What to work on:
What is needed is an exact copy of every entry below, with the pictures left out.

══════════

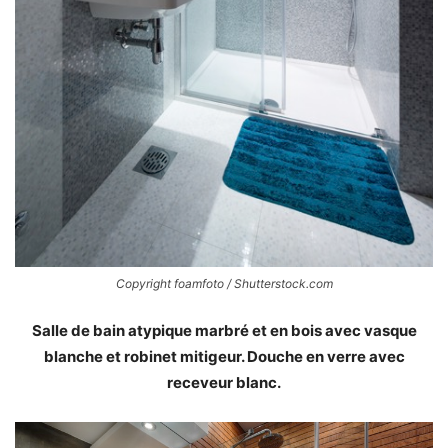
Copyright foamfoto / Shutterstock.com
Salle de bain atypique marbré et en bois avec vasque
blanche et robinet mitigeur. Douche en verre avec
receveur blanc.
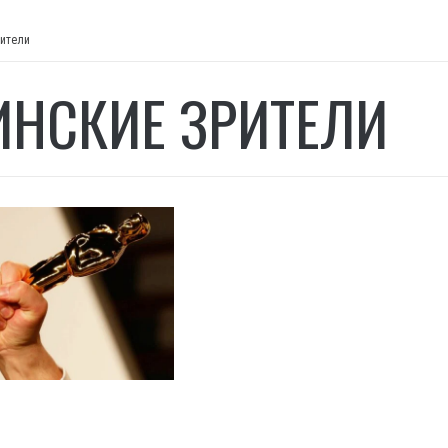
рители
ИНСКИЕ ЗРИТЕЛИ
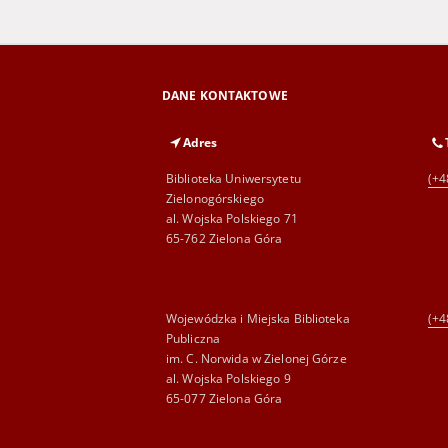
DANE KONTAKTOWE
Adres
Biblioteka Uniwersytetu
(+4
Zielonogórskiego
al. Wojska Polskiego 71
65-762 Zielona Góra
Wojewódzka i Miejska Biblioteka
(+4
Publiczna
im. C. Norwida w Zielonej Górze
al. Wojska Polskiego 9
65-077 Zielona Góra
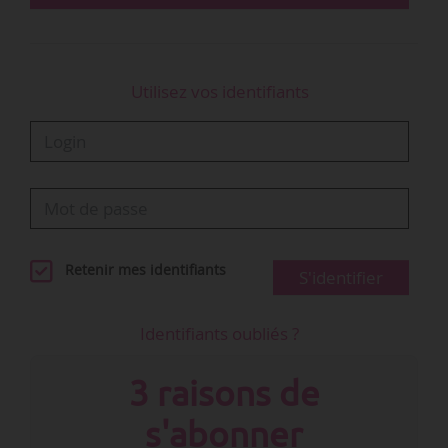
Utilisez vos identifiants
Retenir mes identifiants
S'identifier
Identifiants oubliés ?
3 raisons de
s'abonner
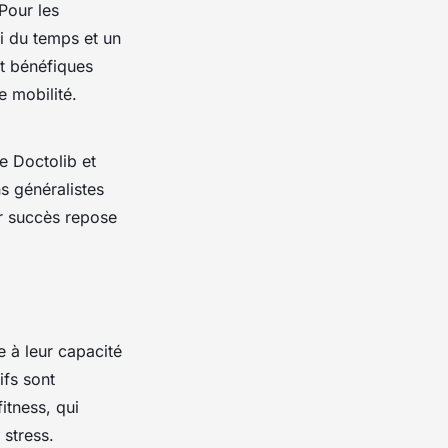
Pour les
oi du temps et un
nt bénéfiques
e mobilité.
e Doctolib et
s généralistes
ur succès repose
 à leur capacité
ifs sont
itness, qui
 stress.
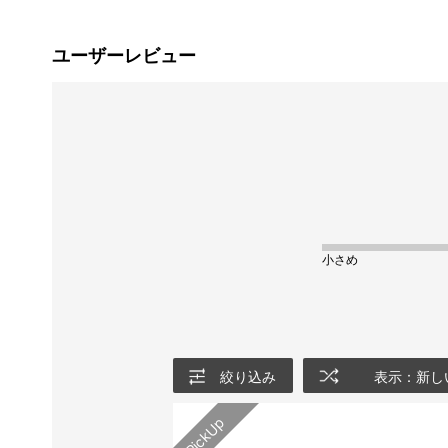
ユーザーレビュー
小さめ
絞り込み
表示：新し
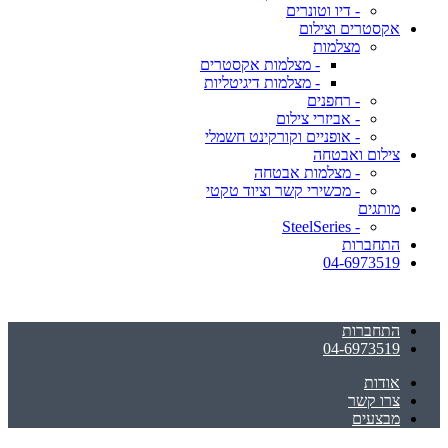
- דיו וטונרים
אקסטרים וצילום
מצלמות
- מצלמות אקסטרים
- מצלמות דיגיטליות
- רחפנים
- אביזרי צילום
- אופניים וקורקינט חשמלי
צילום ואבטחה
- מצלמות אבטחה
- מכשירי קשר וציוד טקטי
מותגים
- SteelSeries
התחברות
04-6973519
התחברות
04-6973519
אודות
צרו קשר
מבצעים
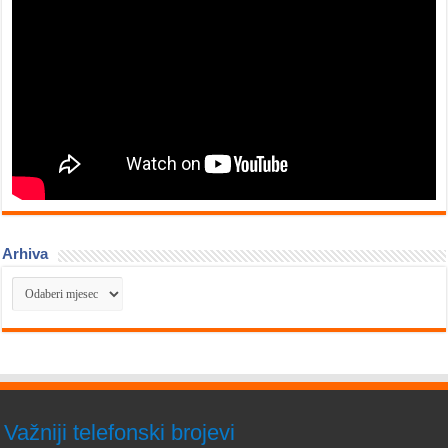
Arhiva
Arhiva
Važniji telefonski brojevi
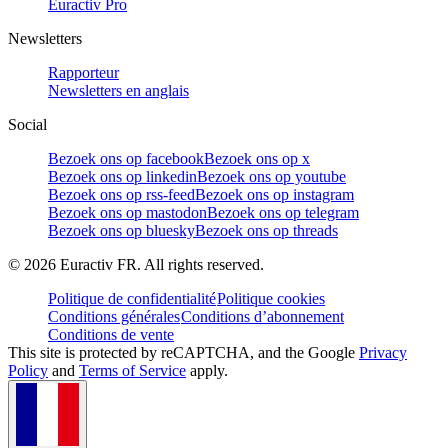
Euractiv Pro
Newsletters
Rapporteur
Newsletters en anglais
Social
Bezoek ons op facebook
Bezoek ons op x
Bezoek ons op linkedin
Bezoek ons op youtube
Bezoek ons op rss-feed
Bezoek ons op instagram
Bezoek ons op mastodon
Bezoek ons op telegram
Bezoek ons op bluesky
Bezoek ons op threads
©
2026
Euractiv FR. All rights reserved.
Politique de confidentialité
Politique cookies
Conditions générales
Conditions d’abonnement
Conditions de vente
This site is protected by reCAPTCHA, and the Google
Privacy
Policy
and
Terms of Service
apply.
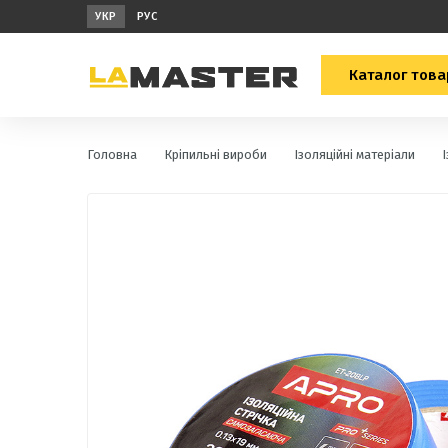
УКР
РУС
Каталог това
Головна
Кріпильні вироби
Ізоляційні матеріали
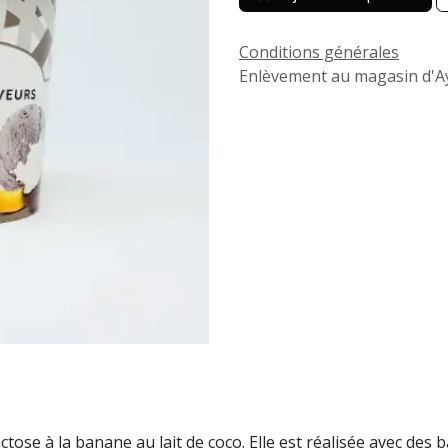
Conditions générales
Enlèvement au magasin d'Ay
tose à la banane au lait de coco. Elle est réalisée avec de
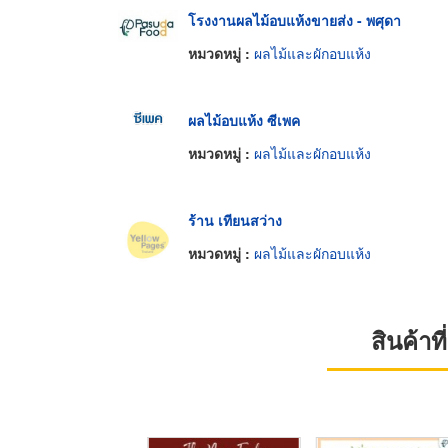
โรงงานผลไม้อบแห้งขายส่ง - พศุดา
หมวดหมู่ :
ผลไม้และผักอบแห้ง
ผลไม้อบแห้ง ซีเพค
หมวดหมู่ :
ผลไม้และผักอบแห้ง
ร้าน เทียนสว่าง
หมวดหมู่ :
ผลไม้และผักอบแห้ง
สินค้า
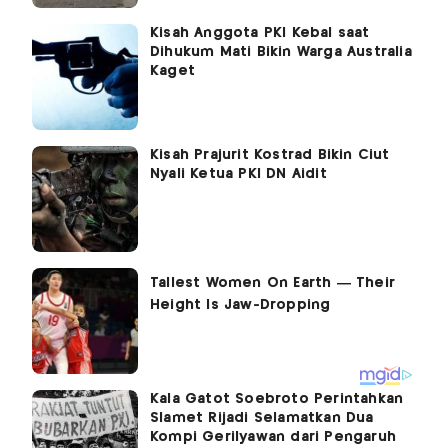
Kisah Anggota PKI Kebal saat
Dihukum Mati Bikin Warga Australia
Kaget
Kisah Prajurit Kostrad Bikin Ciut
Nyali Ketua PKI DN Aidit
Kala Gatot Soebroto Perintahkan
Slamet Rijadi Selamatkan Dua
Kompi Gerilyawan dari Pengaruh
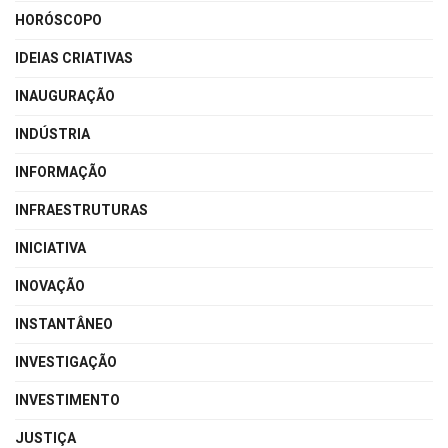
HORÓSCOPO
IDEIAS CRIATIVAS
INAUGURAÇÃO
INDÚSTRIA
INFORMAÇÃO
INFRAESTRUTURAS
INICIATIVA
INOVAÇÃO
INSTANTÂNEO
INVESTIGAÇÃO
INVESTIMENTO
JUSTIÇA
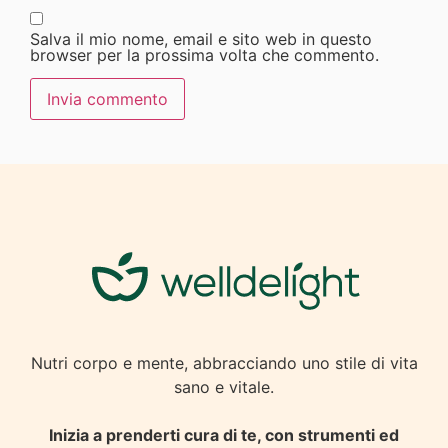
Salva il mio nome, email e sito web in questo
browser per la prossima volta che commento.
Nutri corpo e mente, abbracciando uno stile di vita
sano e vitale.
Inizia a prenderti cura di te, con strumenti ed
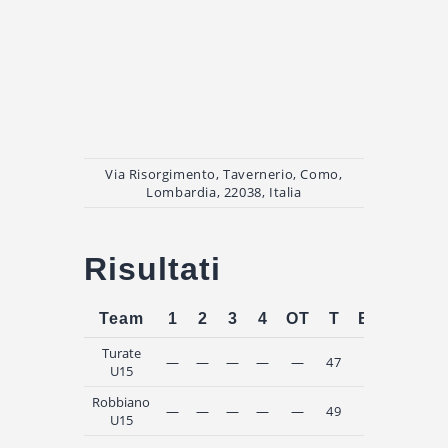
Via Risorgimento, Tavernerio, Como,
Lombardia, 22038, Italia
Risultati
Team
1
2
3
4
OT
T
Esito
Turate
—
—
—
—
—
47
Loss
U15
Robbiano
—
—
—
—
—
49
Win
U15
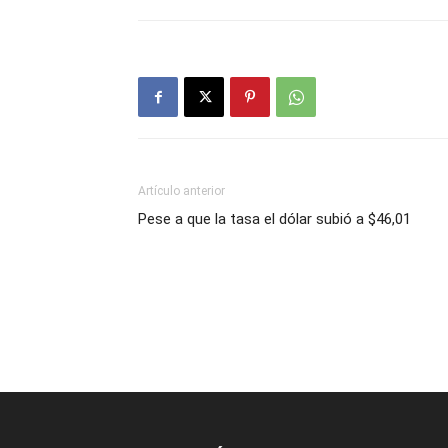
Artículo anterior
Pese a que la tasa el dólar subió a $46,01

══════════

Solution to this task:
Copyright foamfoto / Shutterstock.com
Salle de bain atypique marbré et en bois avec vasque
blanche et robinet mitigeur. Douche en verre avec
receveur blanc.
рители
ИНСКИЕ ЗРИТЕЛИ
DANE KONTAKTOWE
Adres
Biblioteka Uniwersytetu
(+4
Zielonogórskiego
al. Wojska Polskiego 71
65-762 Zielona Góra
Wojewódzka i Miejska Biblioteka
(+4
Publiczna
im. C. Norwida w Zielonej Górze
al. Wojska Polskiego 9
65-077 Zielona Góra
Utilisez vos identifiants
Retenir mes identifiants
S'identifier
Identifiants oubliés ?
3 raisons de
s'abonner
Pour les
oi du temps et un
nt bénéfiques
e mobilité.
e Doctolib et
s généralistes
ur succès repose
 à leur capacité
ifs sont
itness, qui
 stress.
ユーザーレビュー
小さめ
絞り込み
表示：新し
- דיו וטונרים
אקסטרים וצילום
מצלמות
- מצלמות אקסטרים
- מצלמות דיגיטליות
- רחפנים
- אביזרי צילום
- אופניים וקורקינט חשמלי
צילום ואבטחה
- מצלמות אבטחה
- מכשירי קשר וציוד טקטי
מותגים
- SteelSeries
התחברות
04-6973519
התחברות
04-6973519
אודות
צרו קשר
מבצעים
Arhiva
Arhiva
Važniji telefonski brojevi
Euractiv Pro
Newsletters
Rapporteur
Newsletters en anglais
Social
Bezoek ons op facebook
Bezoek ons op x
Bezoek ons op linkedin
Bezoek ons op youtube
Bezoek ons op rss-feed
Bezoek ons op instagram
Bezoek ons op mastodon
Bezoek ons op telegram
Bezoek ons op bluesky
Bezoek ons op threads
©
2026
Euractiv FR. All rights reserved.
Politique de confidentialité
Politique cookies
Conditions générales
Conditions d’abonnement
Conditions de vente
This site is protected by reCAPTCHA, and the Google
Privacy
Policy
and
Terms of Service
apply.
УКР
РУС
Каталог това
Головна
Кріпильні вироби
Ізоляційні матеріали
Conditions générales
Enlèvement au magasin d'Ay
tose à la banane au lait de coco. Elle est réalisée avec de
โรงงานผลไม้อบแห้งขายส่ง - พศุดา
หมวดหมู่ :
ผลไม้และผักอบแห้ง
ผลไม้อบแห้ง ซีเพค
หมวดหมู่ :
ผลไม้และผักอบแห้ง
ร้าน เทียนสว่าง
หมวดหมู่ :
ผลไม้และผักอบแห้ง
สินค้า
Kisah Anggota PKI Kebal saat
Dihukum Mati Bikin Warga Australia
Kaget
Kisah Prajurit Kostrad Bikin Ciut
Nyali Ketua PKI DN Aidit
Kala Gatot Soebroto Perintahkan
Slamet Rijadi Selamatkan Dua
Kompi Gerilyawan dari Pengaruh
HORÓSCOPO
IDEIAS CRIATIVAS
INAUGURAÇÃO
INDÚSTRIA
INFORMAÇÃO
INFRAESTRUTURAS
INICIATIVA
INOVAÇÃO
INSTANTÂNEO
INVESTIGAÇÃO
INVESTIMENTO
JUSTIÇA
Salva il mio nome, email e sito web in questo
browser per la prossima volta che commento.
Nutri corpo e mente, abbracciando uno stile di vita
sano e vitale.
Inizia a prenderti cura di te, con strumenti ed
Via Risorgimento, Tavernerio, Como,
Lombardia, 22038, Italia
Risultati
Team
1
2
3
4
OT
T
Esito
Turate
—
—
—
—
—
47
Loss
U15
Robbiano
—
—
—
—
—
49
Win
U15
Artículo anterior
Pese a que la tasa el dólar subió a $46,01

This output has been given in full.